Why did you put the characters in Az through such extreme situations?
In Turkish, the word “az” made me think about the trouble that these two letters went through to be pronounced together. Every letter between them was an obstacle that they had to overcome. So if we take this concept and put it in the lives of two characters, they would have to start out very far from each other. They would have to be in really extreme situations, impossible situations.
I also used extreme situations to play on the notion of misunderstanding. This really interests me, especially when misunderstanding becomes the easiest way to think that you understand people. You have the feeling of being everywhere with National Geographic without even going, but you are not the one holding the camera. You are just seeing what the cameraman sees. In Az, it was interesting to think about a girl in a burkha and a man who is living in a world of BDSM, who totally misunderstands what he’s seeing and fantasizes about her when in fact he doesn’t understand her at all.
What other themes do you feel most compelled to write about?
Situations that push people to act like someone else. The sum of the situations that push you to act like someone else: that’s what we call life. The biggest question in life might be: What percentage of you is really you, and what percentage is society? If Robinson Crusoe had been born on his island to a dead mother, what would have happened? What would his culture be? What would be his morals, for example, his way of doing things? What would he understand about being bad and being good?
Do you yourself believe in an absolute moral code?
No. I think that life is an ensemble of situations that people are entering and exiting. People are defined by their situations. So you can be good right now, and bad two hours later – it depends on the situation. It also depends on who’s holding the camera. The world is relative. The only things that are not relative are human rights, I think.

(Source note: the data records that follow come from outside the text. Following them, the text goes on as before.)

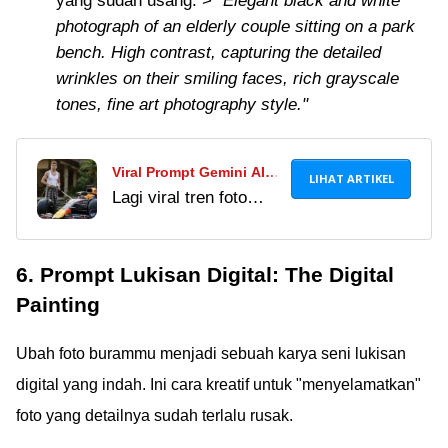
yang sudah usang. >
"Elegant black and white
photograph of an elderly couple sitting on a park
bench. High contrast, capturing the detailed
wrinkles on their smiling faces, rich grayscale
tones, fine art photography style."
Viral Prompt Gemini AI
LIHAT ARTIKEL
Lagi viral tren foto
Untuk Membuat Foto
bareng mobil impian di
Bersama Mobil Impian,
medsos? Jaka kasih
Hasilnya Dijamin
6. Prompt Lukisan Digital: The Digital
tahu cara membuatnya
Realistis!
pakai Gemini AI,
Painting
lengkap dengan
prompt sakti biar
Ubah foto burammu menjadi sebuah karya seni lukisan
hasilnya makin
digital yang indah. Ini cara kreatif untuk "menyelamatkan"
realistis!
foto yang detailnya sudah terlalu rusak.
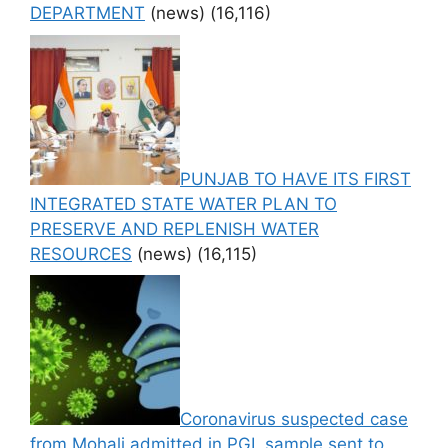
DEPARTMENT
(news)
(16,116)
PUNJAB TO HAVE ITS FIRST
INTEGRATED STATE WATER PLAN TO
PRESERVE AND REPLENISH WATER
RESOURCES
(news)
(16,115)
Coronavirus suspected case
from Mohali admitted in PGI, sample sent to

What are you currently working on?
I’m working on a novel and a play script. They both might be out in 2013. I worked with DOT theater company on the play version of my novel Mandrel last year, and they’re fabulous at what they do, so I want to work with them again. In the theater, there are so many different instruments to work with: movements, colors, sounds. You have to demolish your novel, just keep the title and setting, and write from zero for the theater. When I adapted my novel Mandrel to the theater, I ended up with two Mandrels: the novel, and a play that started the same way but ended up totally different. Writing a play inspires you to do totally different things with a story.
Have you ever thought about writing graphic novels? Your plots and characters seem to lend themselves to that genre.
Yes! I really like graphic novels and comic books. Alongside all the novels that gave me inspiration, there were also many comic books.
Who are your favorite authors?
Everything starts with Louis-Ferdinand Céline, the author of Journey to the End of the Night. This is the first novel I fell into, and it’s not possible to get out. The first few times I read it, I just soaked in the colors. But I’ve read it again and again, and every time I read it, something different keeps me in this novel. And in Turkish, Oğuz Atay. He lifted the limit for Turkish writers to a new height. From his work, we understood that you could write anything in Turkish. He showed us that you can use this language to describe even the travels of toads like a Nascar race.
Regarding contemporary Turkish writers, I like İhsan Oktay Anar and Murat Uyurkulak. They have very pronounced styles. A writer’s style is like an autobiography of the author hidden in the story. These writers, and all authors who have their own way of telling a story, are inspirational. All artists give and take inspiration. You take a paper, you fold it, you give it to another, he folds it, gives it to another, and eventually it becomes a boat. Yet the one who made the last fold is not really the one who made it a boat. There’s a chain of people there.